◆ Work item
If a record contains a picture, drop the picture and copy everything else exactly.

◆ Input material
┌──
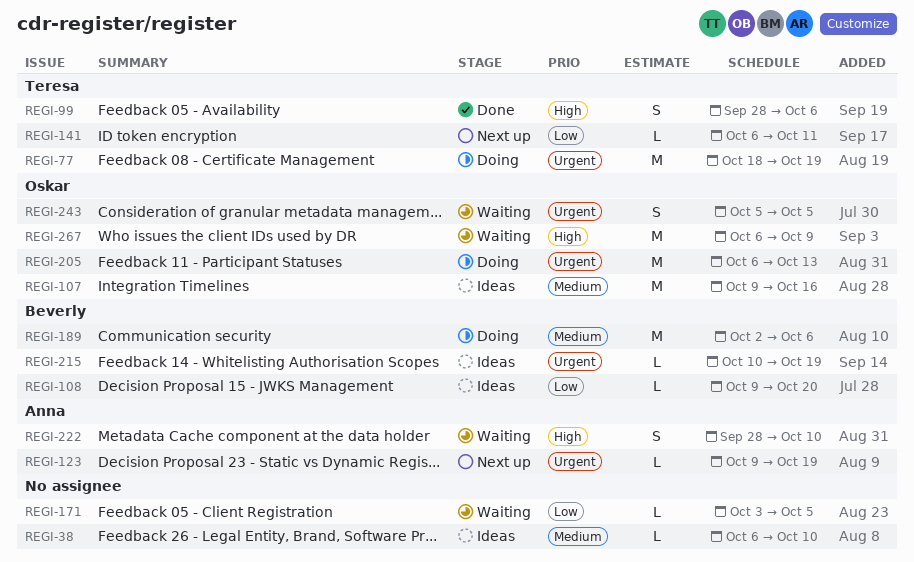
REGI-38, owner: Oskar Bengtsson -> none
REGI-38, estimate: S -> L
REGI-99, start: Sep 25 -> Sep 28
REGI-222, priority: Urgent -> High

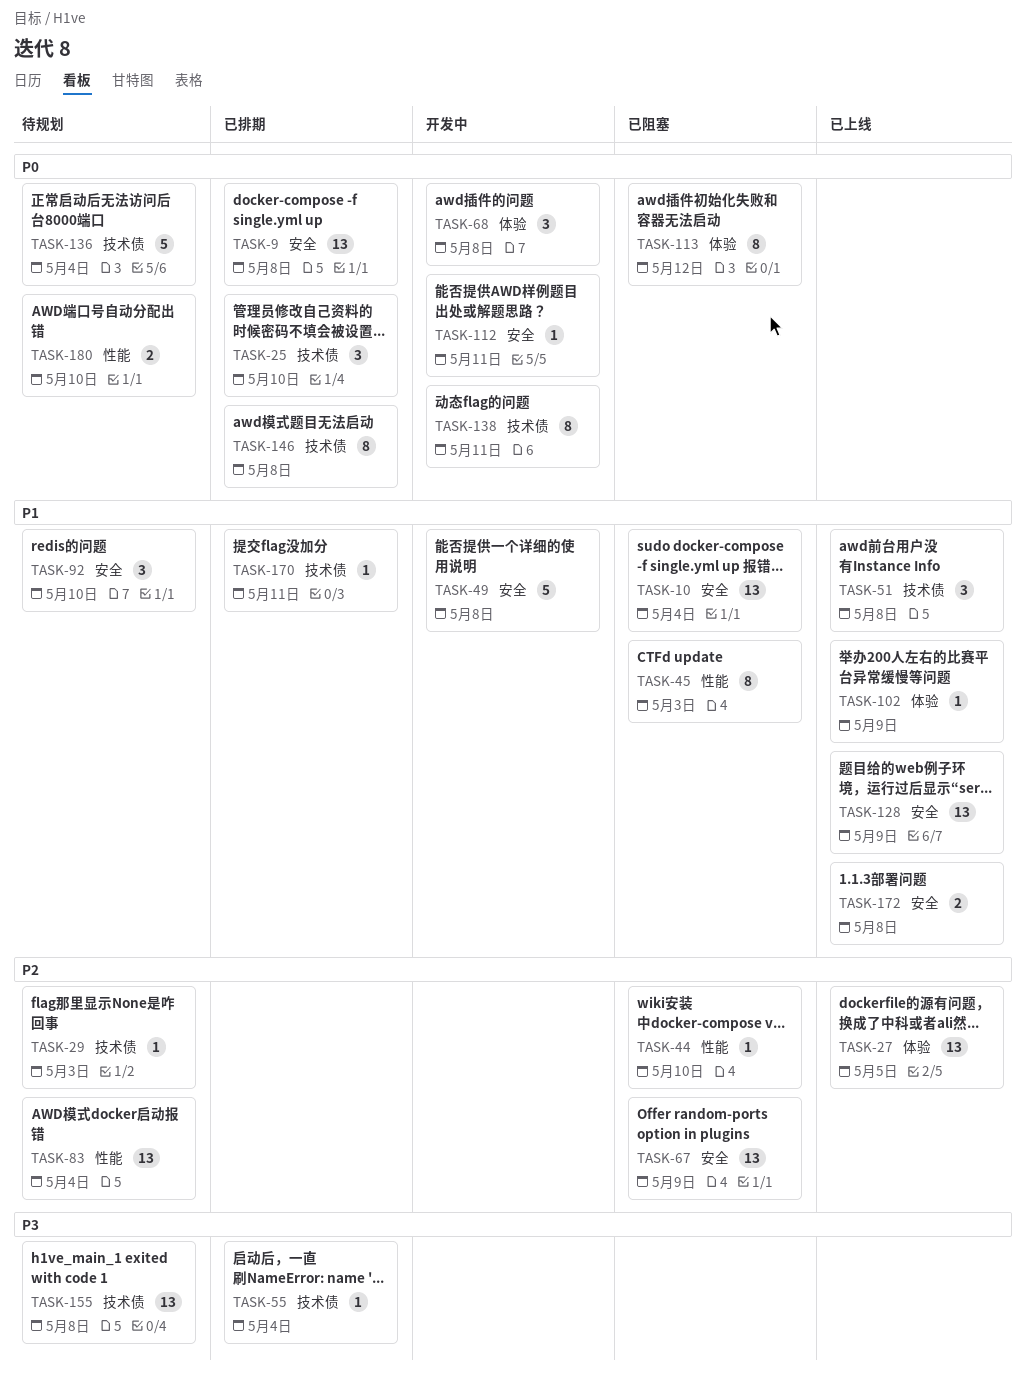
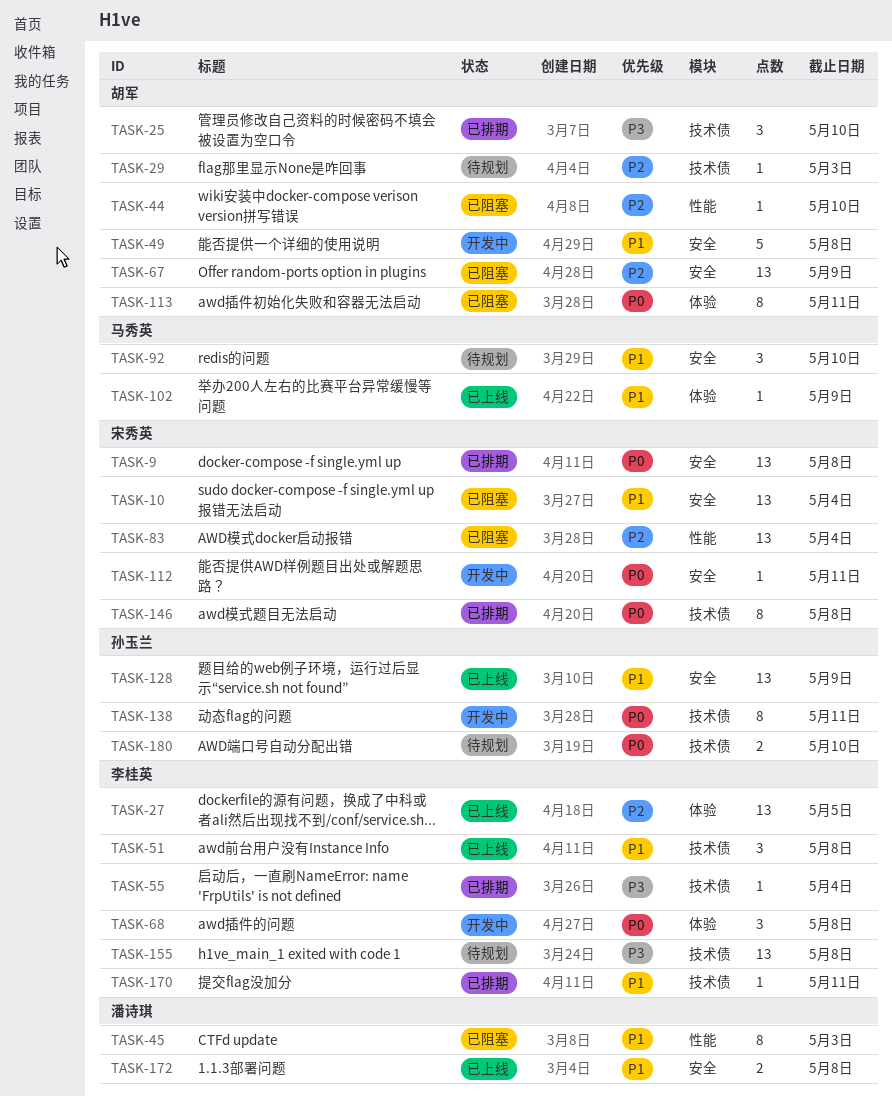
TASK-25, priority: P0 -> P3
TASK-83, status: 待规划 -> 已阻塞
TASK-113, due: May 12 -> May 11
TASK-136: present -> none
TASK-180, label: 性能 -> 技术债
└──
◆ Worked solution
REGI-38, owner: Oskar Bengtsson -> none
REGI-38, estimate: S -> L
REGI-99, start: Sep 25 -> Sep 28
REGI-222, priority: Urgent -> High

TASK-25, priority: P0 -> P3
TASK-83, status: 待规划 -> 已阻塞
TASK-113, due: May 12 -> May 11
TASK-136: present -> none
TASK-180, label: 性能 -> 技术债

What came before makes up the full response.